*Goal of the exercise*. Write out the data word for word and drop any picture you find.

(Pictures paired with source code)

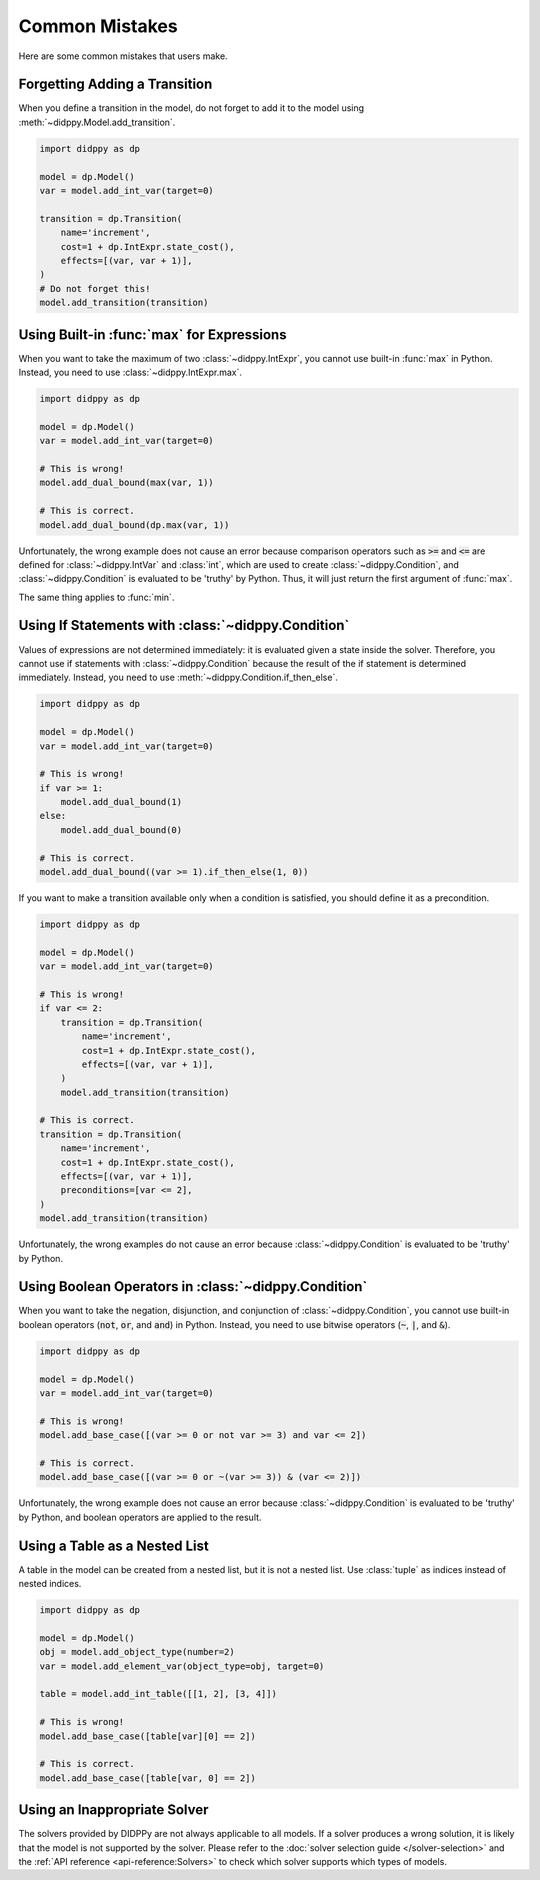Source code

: Common Mistakes
===============

Here are some common mistakes that users make.

Forgetting Adding a Transition
------------------------------

When you define a transition in the model, do not forget to add it to the model using :meth:`~didppy.Model.add_transition`.

.. code-block:: python

    import didppy as dp

    model = dp.Model()
    var = model.add_int_var(target=0)

    transition = dp.Transition(
        name='increment',
        cost=1 + dp.IntExpr.state_cost(),
        effects=[(var, var + 1)],
    )
    # Do not forget this!
    model.add_transition(transition)

Using Built-in :func:`max` for Expressions
------------------------------------------

When you want to take the maximum of two :class:`~didppy.IntExpr`, you cannot use built-in :func:`max` in Python.
Instead, you need to use :class:`~didppy.IntExpr.max`.

.. code-block:: python

    import didppy as dp

    model = dp.Model()
    var = model.add_int_var(target=0)

    # This is wrong!
    model.add_dual_bound(max(var, 1))

    # This is correct.
    model.add_dual_bound(dp.max(var, 1))

Unfortunately, the wrong example does not cause an error because comparison operators such as :code:`>=` and :code:`<=` are defined for :class:`~didppy.IntVar` and :class:`int`, which are used to create :class:`~didppy.Condition`, and :class:`~didppy.Condition` is evaluated to be 'truthy' by Python.
Thus, it will just return the first argument of :func:`max`.

The same thing applies to :func:`min`.

Using If Statements with :class:`~didppy.Condition`
---------------------------------------------------

Values of expressions are not determined immediately: it is evaluated given a state inside the solver.
Therefore, you cannot use if statements with :class:`~didppy.Condition` because the result of the if statement is determined immediately.
Instead, you need to use :meth:`~didppy.Condition.if_then_else`.

.. code-block:: python

    import didppy as dp

    model = dp.Model()
    var = model.add_int_var(target=0)

    # This is wrong!
    if var >= 1:
        model.add_dual_bound(1)
    else:
        model.add_dual_bound(0)

    # This is correct.
    model.add_dual_bound((var >= 1).if_then_else(1, 0))

If you want to make a transition available only when a condition is satisfied, you should define it as a precondition.

.. code-block:: python

    import didppy as dp

    model = dp.Model()
    var = model.add_int_var(target=0)

    # This is wrong!
    if var <= 2:
        transition = dp.Transition(
            name='increment',
            cost=1 + dp.IntExpr.state_cost(),
            effects=[(var, var + 1)],
        )
        model.add_transition(transition)

    # This is correct.
    transition = dp.Transition(
        name='increment',
        cost=1 + dp.IntExpr.state_cost(),
        effects=[(var, var + 1)],
        preconditions=[var <= 2],
    )
    model.add_transition(transition)

Unfortunately, the wrong examples do not cause an error because :class:`~didppy.Condition` is evaluated to be 'truthy' by Python.

Using Boolean Operators in :class:`~didppy.Condition`
-----------------------------------------------------

When you want to take the negation, disjunction, and conjunction of :class:`~didppy.Condition`, you cannot use built-in boolean operators (:code:`not`, :code:`or`, and :code:`and`) in Python.
Instead, you need to use bitwise operators (:code:`~`, :code:`|`, and :code:`&`).

.. code-block:: python

    import didppy as dp

    model = dp.Model()
    var = model.add_int_var(target=0)

    # This is wrong!
    model.add_base_case([(var >= 0 or not var >= 3) and var <= 2])

    # This is correct.
    model.add_base_case([(var >= 0 or ~(var >= 3)) & (var <= 2)])

Unfortunately, the wrong example does not cause an error because :class:`~didppy.Condition` is evaluated to be 'truthy' by Python, and boolean operators are applied to the result.

Using a Table as a Nested List
------------------------------

A table in the model can be created from a nested list, but it is not a nested list.
Use :class:`tuple` as indices instead of nested indices.

.. code-block:: python

    import didppy as dp

    model = dp.Model()
    obj = model.add_object_type(number=2)
    var = model.add_element_var(object_type=obj, target=0)

    table = model.add_int_table([[1, 2], [3, 4]])

    # This is wrong!
    model.add_base_case([table[var][0] == 2])

    # This is correct.
    model.add_base_case([table[var, 0] == 2])

Using an Inappropriate Solver
-----------------------------

The solvers provided by DIDPPy are not always applicable to all models.
If a solver produces a wrong solution, it is likely that the model is not supported by the solver.
Please refer to the :doc:`solver selection guide </solver-selection>` and the :ref:`API reference <api-reference:Solvers>` to check which solver supports which types of models.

*Answer to this exercise*.
Source code

: Common Mistakes
===============

Here are some common mistakes that users make.

Forgetting Adding a Transition
------------------------------

When you define a transition in the model, do not forget to add it to the model using :meth:`~didppy.Model.add_transition`.

.. code-block:: python

    import didppy as dp

    model = dp.Model()
    var = model.add_int_var(target=0)

    transition = dp.Transition(
        name='increment',
        cost=1 + dp.IntExpr.state_cost(),
        effects=[(var, var + 1)],
    )
    # Do not forget this!
    model.add_transition(transition)

Using Built-in :func:`max` for Expressions
------------------------------------------

When you want to take the maximum of two :class:`~didppy.IntExpr`, you cannot use built-in :func:`max` in Python.
Instead, you need to use :class:`~didppy.IntExpr.max`.

.. code-block:: python

    import didppy as dp

    model = dp.Model()
    var = model.add_int_var(target=0)

    # This is wrong!
    model.add_dual_bound(max(var, 1))

    # This is correct.
    model.add_dual_bound(dp.max(var, 1))

Unfortunately, the wrong example does not cause an error because comparison operators such as :code:`>=` and :code:`<=` are defined for :class:`~didppy.IntVar` and :class:`int`, which are used to create :class:`~didppy.Condition`, and :class:`~didppy.Condition` is evaluated to be 'truthy' by Python.
Thus, it will just return the first argument of :func:`max`.

The same thing applies to :func:`min`.

Using If Statements with :class:`~didppy.Condition`
---------------------------------------------------

Values of expressions are not determined immediately: it is evaluated given a state inside the solver.
Therefore, you cannot use if statements with :class:`~didppy.Condition` because the result of the if statement is determined immediately.
Instead, you need to use :meth:`~didppy.Condition.if_then_else`.

.. code-block:: python

    import didppy as dp

    model = dp.Model()
    var = model.add_int_var(target=0)

    # This is wrong!
    if var >= 1:
        model.add_dual_bound(1)
    else:
        model.add_dual_bound(0)

    # This is correct.
    model.add_dual_bound((var >= 1).if_then_else(1, 0))

If you want to make a transition available only when a condition is satisfied, you should define it as a precondition.

.. code-block:: python

    import didppy as dp

    model = dp.Model()
    var = model.add_int_var(target=0)

    # This is wrong!
    if var <= 2:
        transition = dp.Transition(
            name='increment',
            cost=1 + dp.IntExpr.state_cost(),
            effects=[(var, var + 1)],
        )
        model.add_transition(transition)

    # This is correct.
    transition = dp.Transition(
        name='increment',
        cost=1 + dp.IntExpr.state_cost(),
        effects=[(var, var + 1)],
        preconditions=[var <= 2],
    )
    model.add_transition(transition)

Unfortunately, the wrong examples do not cause an error because :class:`~didppy.Condition` is evaluated to be 'truthy' by Python.

Using Boolean Operators in :class:`~didppy.Condition`
-----------------------------------------------------

When you want to take the negation, disjunction, and conjunction of :class:`~didppy.Condition`, you cannot use built-in boolean operators (:code:`not`, :code:`or`, and :code:`and`) in Python.
Instead, you need to use bitwise operators (:code:`~`, :code:`|`, and :code:`&`).

.. code-block:: python

    import didppy as dp

    model = dp.Model()
    var = model.add_int_var(target=0)

    # This is wrong!
    model.add_base_case([(var >= 0 or not var >= 3) and var <= 2])

    # This is correct.
    model.add_base_case([(var >= 0 or ~(var >= 3)) & (var <= 2)])

Unfortunately, the wrong example does not cause an error because :class:`~didppy.Condition` is evaluated to be 'truthy' by Python, and boolean operators are applied to the result.

Using a Table as a Nested List
------------------------------

A table in the model can be created from a nested list, but it is not a nested list.
Use :class:`tuple` as indices instead of nested indices.

.. code-block:: python

    import didppy as dp

    model = dp.Model()
    obj = model.add_object_type(number=2)
    var = model.add_element_var(object_type=obj, target=0)

    table = model.add_int_table([[1, 2], [3, 4]])

    # This is wrong!
    model.add_base_case([table[var][0] == 2])

    # This is correct.
    model.add_base_case([table[var, 0] == 2])

Using an Inappropriate Solver
-----------------------------

The solvers provided by DIDPPy are not always applicable to all models.
If a solver produces a wrong solution, it is likely that the model is not supported by the solver.
Please refer to the :doc:`solver selection guide </solver-selection>` and the :ref:`API reference <api-reference:Solvers>` to check which solver supports which types of models.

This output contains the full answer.